Amanda Shepherd, Garry Marshall, and Penny Marshall make uncredited appearances as Emily Binx, Master Devil, and Medusa Lady through archive footage from the first film. Additionally, three stand-in extras portrayed Max Dennison, Dani Dennison and Allison Watts, the three protagonists of the first film, originally portrayed by Omri Katz, Thora Birch and Vinessa Shaw, in a flashback sequence narrated by Gilbert to The Sanderson Sisters.

Production

Development 
In July 2014, it was announced that The Walt Disney Company was developing a supernatural-themed film about witches, and that Tina Fey was on board as a producer and star. However, Deadline Hollywood debunked rumors that the film was a sequel to Hocus Pocus. In November 2014, Bette Midler said in a Reddit "Ask Me Anything" that she was ready and willing to return for a sequel as Winifred Sanderson. She also said her co-stars Sarah Jessica Parker and Kathy Najimy were interested in reprising the roles of Sarah and Mary Sanderson as well, but stressed that Disney had yet to greenlight any sequel, encouraging fans of the original film to persuade Disney to make one. In November 2015, Midler stated in a Facebook Q&A that "after all these years and all the fan demand, I do believe I can stand and firmly say an unequivocal no" in response to a question about a sequel.

In June 2016, actor Doug Jones mentioned that Disney had been considering a sequel, and behind the scenes discussions were in place to possibly continue the series. In October 2016, while promoting her HBO show Divorce, Sarah Jessica Parker was asked by Andy Cohen about a sequel. Her response was "I would love that. I think we've been very vocal that we're very keen", yet she insisted that fans should encourage Disney to develop a sequel. In Hocus Pocus in Focus: The Thinking Fan's Guide to Disney's Halloween Classic, author Aaron Wallace identifies several potential approaches for a sequel, but notes that the project's biggest challenge is the Walt Disney Studios' interest in tentpole projects that promise very high box office returns.

### DATA PROVIDED

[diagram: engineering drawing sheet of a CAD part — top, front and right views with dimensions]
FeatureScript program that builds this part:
...
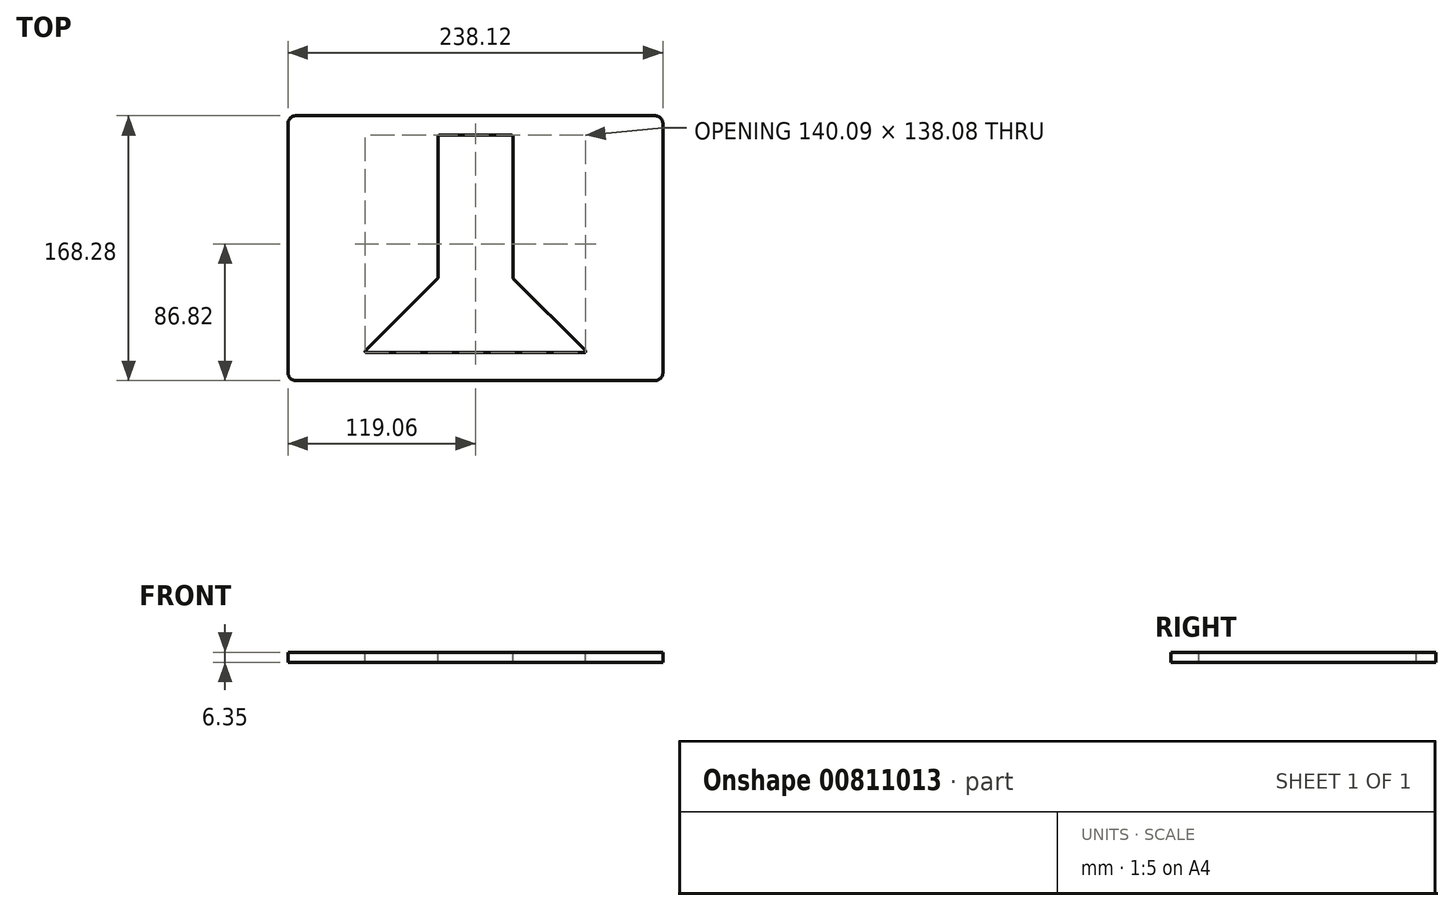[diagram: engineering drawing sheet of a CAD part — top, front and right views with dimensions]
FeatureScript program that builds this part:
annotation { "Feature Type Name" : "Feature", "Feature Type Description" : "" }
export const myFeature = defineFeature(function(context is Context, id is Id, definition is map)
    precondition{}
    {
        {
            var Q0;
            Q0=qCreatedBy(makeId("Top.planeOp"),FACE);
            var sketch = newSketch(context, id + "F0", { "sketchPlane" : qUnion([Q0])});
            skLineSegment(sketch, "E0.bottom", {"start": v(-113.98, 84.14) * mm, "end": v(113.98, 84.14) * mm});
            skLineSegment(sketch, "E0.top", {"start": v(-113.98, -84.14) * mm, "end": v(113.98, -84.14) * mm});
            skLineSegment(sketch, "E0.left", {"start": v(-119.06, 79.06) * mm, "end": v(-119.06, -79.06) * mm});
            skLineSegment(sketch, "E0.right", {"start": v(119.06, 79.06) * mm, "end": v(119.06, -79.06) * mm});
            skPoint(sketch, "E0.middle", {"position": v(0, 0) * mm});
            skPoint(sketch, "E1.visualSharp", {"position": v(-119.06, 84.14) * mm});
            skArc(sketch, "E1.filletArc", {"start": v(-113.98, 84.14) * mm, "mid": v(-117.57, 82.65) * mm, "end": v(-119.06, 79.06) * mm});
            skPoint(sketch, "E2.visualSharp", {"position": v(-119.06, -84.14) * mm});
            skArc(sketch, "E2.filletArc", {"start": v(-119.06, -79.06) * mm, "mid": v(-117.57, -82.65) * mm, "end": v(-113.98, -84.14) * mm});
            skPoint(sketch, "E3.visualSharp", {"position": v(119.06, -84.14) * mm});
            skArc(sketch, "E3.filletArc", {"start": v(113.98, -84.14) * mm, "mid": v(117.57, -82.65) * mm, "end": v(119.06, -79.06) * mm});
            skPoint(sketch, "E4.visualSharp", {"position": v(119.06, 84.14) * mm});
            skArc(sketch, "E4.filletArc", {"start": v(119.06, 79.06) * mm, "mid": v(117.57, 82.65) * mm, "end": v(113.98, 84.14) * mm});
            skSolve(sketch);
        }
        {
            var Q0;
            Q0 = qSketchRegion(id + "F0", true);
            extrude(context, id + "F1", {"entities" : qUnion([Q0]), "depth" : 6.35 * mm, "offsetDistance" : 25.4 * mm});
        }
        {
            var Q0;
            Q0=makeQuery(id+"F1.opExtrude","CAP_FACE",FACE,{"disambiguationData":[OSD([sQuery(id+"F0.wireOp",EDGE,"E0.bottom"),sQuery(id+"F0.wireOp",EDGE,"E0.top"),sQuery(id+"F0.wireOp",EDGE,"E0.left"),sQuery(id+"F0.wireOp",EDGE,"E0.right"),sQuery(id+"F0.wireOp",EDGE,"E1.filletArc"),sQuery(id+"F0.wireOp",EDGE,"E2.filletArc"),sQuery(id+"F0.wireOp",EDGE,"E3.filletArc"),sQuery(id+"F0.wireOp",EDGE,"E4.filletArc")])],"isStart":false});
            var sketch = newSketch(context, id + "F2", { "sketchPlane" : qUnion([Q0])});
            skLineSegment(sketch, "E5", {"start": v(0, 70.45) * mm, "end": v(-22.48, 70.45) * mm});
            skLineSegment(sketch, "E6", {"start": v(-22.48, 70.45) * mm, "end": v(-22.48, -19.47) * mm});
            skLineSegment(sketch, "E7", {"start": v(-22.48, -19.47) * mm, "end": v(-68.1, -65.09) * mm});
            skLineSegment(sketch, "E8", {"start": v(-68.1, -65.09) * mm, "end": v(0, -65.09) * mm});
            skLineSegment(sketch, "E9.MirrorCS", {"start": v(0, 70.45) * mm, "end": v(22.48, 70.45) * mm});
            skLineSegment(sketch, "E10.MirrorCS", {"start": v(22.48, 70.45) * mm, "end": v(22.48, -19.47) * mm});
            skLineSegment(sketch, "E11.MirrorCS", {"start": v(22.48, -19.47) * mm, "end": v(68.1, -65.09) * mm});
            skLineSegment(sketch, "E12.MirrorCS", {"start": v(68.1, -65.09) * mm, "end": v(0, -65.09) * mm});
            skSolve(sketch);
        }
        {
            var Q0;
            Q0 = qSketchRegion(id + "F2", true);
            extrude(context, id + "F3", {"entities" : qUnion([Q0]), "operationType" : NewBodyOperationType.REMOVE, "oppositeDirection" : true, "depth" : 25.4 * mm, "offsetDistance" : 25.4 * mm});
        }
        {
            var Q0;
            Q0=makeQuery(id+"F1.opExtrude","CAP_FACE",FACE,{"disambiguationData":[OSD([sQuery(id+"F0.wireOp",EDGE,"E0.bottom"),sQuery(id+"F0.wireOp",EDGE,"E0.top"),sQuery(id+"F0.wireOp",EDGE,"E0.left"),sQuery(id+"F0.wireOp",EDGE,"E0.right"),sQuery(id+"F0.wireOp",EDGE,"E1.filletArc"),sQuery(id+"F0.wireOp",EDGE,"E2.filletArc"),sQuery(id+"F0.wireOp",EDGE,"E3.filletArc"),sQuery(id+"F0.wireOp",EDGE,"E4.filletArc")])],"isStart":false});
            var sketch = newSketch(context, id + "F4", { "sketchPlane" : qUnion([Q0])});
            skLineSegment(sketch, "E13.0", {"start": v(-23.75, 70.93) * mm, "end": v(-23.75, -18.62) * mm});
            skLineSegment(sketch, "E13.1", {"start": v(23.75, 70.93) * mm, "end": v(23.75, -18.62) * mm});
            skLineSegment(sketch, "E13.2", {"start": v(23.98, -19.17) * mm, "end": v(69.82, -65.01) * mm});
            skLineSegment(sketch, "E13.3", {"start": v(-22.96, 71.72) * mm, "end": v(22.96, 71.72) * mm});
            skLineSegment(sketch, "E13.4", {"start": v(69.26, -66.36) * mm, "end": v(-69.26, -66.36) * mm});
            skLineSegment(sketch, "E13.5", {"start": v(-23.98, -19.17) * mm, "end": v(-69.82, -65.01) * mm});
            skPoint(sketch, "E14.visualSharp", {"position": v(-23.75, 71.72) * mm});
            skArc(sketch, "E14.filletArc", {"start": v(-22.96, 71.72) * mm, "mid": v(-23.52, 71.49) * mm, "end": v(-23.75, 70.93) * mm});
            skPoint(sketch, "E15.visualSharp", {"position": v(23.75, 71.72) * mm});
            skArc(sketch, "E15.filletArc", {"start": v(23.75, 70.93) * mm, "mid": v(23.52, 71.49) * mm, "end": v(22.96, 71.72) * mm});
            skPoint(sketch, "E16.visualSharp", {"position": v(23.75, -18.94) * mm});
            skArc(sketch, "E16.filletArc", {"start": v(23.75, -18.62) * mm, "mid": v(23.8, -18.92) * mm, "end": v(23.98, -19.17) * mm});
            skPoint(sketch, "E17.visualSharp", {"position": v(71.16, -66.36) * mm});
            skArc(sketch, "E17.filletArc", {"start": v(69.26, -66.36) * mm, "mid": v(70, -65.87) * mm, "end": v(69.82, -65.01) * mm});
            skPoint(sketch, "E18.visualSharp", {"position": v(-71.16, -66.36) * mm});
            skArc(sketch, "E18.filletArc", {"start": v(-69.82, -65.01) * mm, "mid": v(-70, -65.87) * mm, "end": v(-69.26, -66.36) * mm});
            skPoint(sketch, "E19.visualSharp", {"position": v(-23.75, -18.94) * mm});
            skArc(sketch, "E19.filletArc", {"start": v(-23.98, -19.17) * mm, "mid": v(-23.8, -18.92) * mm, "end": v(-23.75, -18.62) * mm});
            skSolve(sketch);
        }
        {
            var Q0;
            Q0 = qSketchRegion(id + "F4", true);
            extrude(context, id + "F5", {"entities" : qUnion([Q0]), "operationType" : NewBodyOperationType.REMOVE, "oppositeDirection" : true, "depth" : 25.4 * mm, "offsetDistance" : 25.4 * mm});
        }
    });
--
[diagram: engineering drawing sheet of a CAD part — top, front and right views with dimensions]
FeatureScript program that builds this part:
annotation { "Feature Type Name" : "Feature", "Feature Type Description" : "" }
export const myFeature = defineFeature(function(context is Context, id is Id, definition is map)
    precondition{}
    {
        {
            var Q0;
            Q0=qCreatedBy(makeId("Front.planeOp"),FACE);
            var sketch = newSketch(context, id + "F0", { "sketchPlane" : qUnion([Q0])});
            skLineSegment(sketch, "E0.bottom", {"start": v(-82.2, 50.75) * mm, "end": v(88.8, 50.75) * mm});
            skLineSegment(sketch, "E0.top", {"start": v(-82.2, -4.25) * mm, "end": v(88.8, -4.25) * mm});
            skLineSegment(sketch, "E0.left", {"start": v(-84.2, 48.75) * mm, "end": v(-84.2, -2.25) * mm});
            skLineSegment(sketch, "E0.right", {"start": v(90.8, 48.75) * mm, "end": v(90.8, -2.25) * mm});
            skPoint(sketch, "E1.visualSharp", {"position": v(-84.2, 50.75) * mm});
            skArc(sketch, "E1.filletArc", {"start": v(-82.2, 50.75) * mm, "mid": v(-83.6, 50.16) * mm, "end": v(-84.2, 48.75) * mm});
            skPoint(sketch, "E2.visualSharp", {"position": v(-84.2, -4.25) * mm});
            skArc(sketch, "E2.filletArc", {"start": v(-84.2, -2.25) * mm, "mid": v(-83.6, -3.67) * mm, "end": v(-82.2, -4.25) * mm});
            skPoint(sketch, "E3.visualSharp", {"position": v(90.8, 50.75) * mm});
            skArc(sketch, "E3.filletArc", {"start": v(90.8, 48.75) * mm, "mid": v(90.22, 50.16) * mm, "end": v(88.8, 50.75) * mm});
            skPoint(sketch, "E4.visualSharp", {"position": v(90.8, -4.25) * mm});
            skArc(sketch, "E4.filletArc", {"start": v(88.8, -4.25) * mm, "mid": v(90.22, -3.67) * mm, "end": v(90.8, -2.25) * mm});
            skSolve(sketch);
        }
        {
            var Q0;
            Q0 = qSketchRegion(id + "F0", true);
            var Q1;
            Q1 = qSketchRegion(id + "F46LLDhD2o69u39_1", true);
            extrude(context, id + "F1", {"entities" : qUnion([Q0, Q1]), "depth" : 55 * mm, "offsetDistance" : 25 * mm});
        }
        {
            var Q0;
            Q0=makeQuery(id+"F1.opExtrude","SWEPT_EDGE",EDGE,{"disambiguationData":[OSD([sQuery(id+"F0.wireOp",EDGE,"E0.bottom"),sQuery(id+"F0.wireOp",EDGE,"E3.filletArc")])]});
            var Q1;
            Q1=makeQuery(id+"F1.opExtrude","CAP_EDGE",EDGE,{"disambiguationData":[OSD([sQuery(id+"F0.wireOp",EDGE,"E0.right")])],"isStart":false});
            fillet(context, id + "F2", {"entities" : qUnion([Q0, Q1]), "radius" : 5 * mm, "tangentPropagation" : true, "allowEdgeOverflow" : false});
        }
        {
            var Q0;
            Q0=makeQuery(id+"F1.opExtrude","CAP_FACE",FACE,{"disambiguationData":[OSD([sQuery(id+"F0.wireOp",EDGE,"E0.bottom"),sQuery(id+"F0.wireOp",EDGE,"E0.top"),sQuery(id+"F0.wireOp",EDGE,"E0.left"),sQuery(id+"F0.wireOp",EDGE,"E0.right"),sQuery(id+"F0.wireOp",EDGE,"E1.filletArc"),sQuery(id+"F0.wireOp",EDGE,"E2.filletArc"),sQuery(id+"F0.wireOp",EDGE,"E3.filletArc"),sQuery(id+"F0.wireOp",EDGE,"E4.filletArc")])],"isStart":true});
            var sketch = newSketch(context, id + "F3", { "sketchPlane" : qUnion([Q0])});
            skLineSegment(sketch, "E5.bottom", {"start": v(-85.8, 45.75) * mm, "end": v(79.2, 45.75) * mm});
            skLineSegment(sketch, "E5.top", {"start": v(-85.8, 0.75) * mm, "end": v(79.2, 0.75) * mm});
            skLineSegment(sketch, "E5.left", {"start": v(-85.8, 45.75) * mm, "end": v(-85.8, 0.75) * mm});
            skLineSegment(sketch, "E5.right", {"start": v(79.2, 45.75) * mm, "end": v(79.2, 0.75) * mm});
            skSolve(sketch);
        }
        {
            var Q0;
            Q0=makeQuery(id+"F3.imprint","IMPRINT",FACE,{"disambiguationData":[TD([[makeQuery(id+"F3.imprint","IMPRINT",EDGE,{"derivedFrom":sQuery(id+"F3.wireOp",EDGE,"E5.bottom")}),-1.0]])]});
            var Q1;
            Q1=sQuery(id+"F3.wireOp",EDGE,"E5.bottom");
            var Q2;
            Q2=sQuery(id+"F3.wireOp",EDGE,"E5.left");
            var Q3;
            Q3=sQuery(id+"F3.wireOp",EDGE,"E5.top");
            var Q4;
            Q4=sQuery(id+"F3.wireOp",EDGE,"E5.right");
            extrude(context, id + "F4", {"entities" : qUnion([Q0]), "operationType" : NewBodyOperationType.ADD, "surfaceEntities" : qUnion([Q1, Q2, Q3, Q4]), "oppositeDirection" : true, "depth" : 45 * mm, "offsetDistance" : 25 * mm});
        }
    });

### EXERCISES TO COMPLETE
**1)** Answer these questions from the passage about a Hocus Pocus sequel:
(a) Which actor originally portrayed Max Dennison in the first film?
(b) In what month and year did Bette Midler say in a Reddit "Ask Me Anything" that she was ready to return as Winifred Sanderson?
(c) According to Aaron Wallace, what is the project's biggest challenge?
**2)** Repeat word for word the stretch of the passage about a Hocus Pocus sequel from "Amanda Shepherd, Garry" through "The Sanderson Sisters.".
**3)** Write the next part of the passage about a Hocus Pocus sequel, picking up after its final sentence.
The rows are separate material and have no connection to the passage about a Hocus Pocus sequel.

### RESULTS FOR THE EXERCISE
**1)**
(a) Omri Katz
(b) November 2014
(c) The Walt Disney Studios' interest in tentpole projects that promise very high box office returns

**2)**
Amanda Shepherd, Garry Marshall, and Penny Marshall make uncredited appearances as Emily Binx, Master Devil, and Medusa Lady through archive footage from the first film. Additionally, three stand-in extras portrayed Max Dennison, Dani Dennison and Allison Watts, the three protagonists of the first film, originally portrayed by Omri Katz, Thora Birch and Vinessa Shaw, in a flashback sequence narrated by Gilbert to The Sanderson Sisters.

**3)**
In September 2017, Hocus Pocus writer Mick Garris admitted that he was working on a script for Hocus Pocus 2 after years of rumors and speculation and that it would potentially be developed as a television film for Disney Channel, Freeform or ABC. It was later confirmed that it would be instead a remake to air on Freeform, with The Royals writer Scarlett Lacey attached to write and the original film producer David Kirschner executive producing, with original director Kenny Ortega not expected to be involved. The following month, Midler said she was not fond of the idea of a remake and she would not be taking part in it regardless she was offered some kind of role or not, expressing doubts on how they would be able to successfully recast her role as Winifred Sanderson.

In February 2018, Jones revealed that there had been talks to do a sequel set twenty years after the original film and that he was approached to be involved on it, though he admitted that he was still interested on reprising his role as Billy Butcherson. In July 2018, a book titled Hocus Pocus and the All-New Sequel was released, containing a novelization of the film and a sequel story. The sequel focuses on Max and Allison's daughter, Poppy, who grew up hearing the family story of the original film and parents who avoid Halloween as much as possible. Poppy is skeptical of the tale and ends up in the Sanderson house on Halloween, twenty-five years to the day after the movie, in an attempt to prove there is nothing to the story.

In October 2019, a sequel was announced to be in development as a Disney+ exclusive film, with a screenplay written by Jen D'Angelo. In March 2020, Adam Shankman signed on to direct Hocus Pocus 2 concurrently to his work on the Enchanted sequel Disenchanted.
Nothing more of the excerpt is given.